Robert Harrington was an older, just as charming, and just as steely, version of his son. She had known by the expression on her mother’s face when he entered the hospital room that his days as a single man were numbered. They were married within the month, and Reece Harrington had become her stepbrother. Laurel had avoided all of them during the following year whenever she could.
The small band played in one corner of the room, the delicious buffet was arranged in another; the private reception room at this leading hotel filled with friends of Laurel and Giles. To be truthful most of them were Laurel’s friends, the people Giles had invited only acquaintances from the firm he worked for.

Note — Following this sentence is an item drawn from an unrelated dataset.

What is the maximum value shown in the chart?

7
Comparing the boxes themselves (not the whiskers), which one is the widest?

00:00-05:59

He had only been in London for about eighteen months and so had not made a lot of friends of his own. But he got on with most of Laurel’s friends, and had made them his own.

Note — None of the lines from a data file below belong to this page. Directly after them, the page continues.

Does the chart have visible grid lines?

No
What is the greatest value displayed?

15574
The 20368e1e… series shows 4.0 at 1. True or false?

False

He was late. One of the people he worked with had told her they thought he might still be working, that he had been when she left. Laurel had tried calling, but as most of the building had already closed down for the night the switchboard was also closed down. Still, she wasn’t too concerned just yet; the party wasn’t really due to start until eight o’clock, although almost everyone seemed to have arrived already.
The management of the hotel had made a nice job of decorating the room, and a lovely iced cake stood in the middle of the buffet table, ‘Happy Engagement’ written on it stop. She even had the ring in her handbag, having picked it up from the jewellers on her way to work this morning, it having needed to be made smaller. It was Giles’ grandmother’s ring, a ruby surrounded by large diamonds, and although Laurel found the setting a little old-fashioned she had been honoured when Giles told her it had belonged to his grandmother.
But where was he? It was getting dangerously close to eight o’clock, and he still hadn’t arrived.
‘You look lovely, darling.’
She turned in time to be enveloped in the heady perfume her mother wore, receiving a brief hug. If she looked lovely, then her mother looked radiantly beautiful! Amanda was as petite as she, her golden hair slightly longer and softer in style, the make-up perfect on her beautiful face, the black dress she wore clinging to her slightly fuller curves. They could have been mistaken for sisters, with Amanda only the slightly older, much more glamorously beautiful one.
‘You do look lovely, Laurel.’ A hint of spicy cologne pervaded her nostrils as Reece, his black evening suit tailored to him perfectly, bent to lightly brush her lips with his. ‘Where is your elusive fiancé?’ he drawled, brows arched.
Her mouth still tingled from the contact with his, her cheeks flushed, a feverish glitter to her eyes. ‘I hope you enjoy the party,’ she murmured politely. ‘Please go and get yourself a drink.’ She vaguely pointed in the direction of the bar behind them.
Broodingly dark eyes studied her for long timeless minutes before Reece calmly interrupted Amanda’s light chatter. ‘Martini?’ He took her arm and led her over to the bar, both quickly swallowed up in the crowd, although Reece stood slightly taller than most of the men in the room.
Laurel was getting irritated now. Where was Giles? Surely he didn’t have to work this late, tonight, of all nights? The announcement of their engagement was due to be made at eight-fifteen; if Giles didn’t arrive soon she was going to have to delay it.
‘Miss Matthews?’
She turned sharply to the waiter that hovered at her elbow. ‘Yes?’ she invited worriedly.
‘This note has just been delivered for you.’ He thrust the small envelope into her hand before hastily making his exit.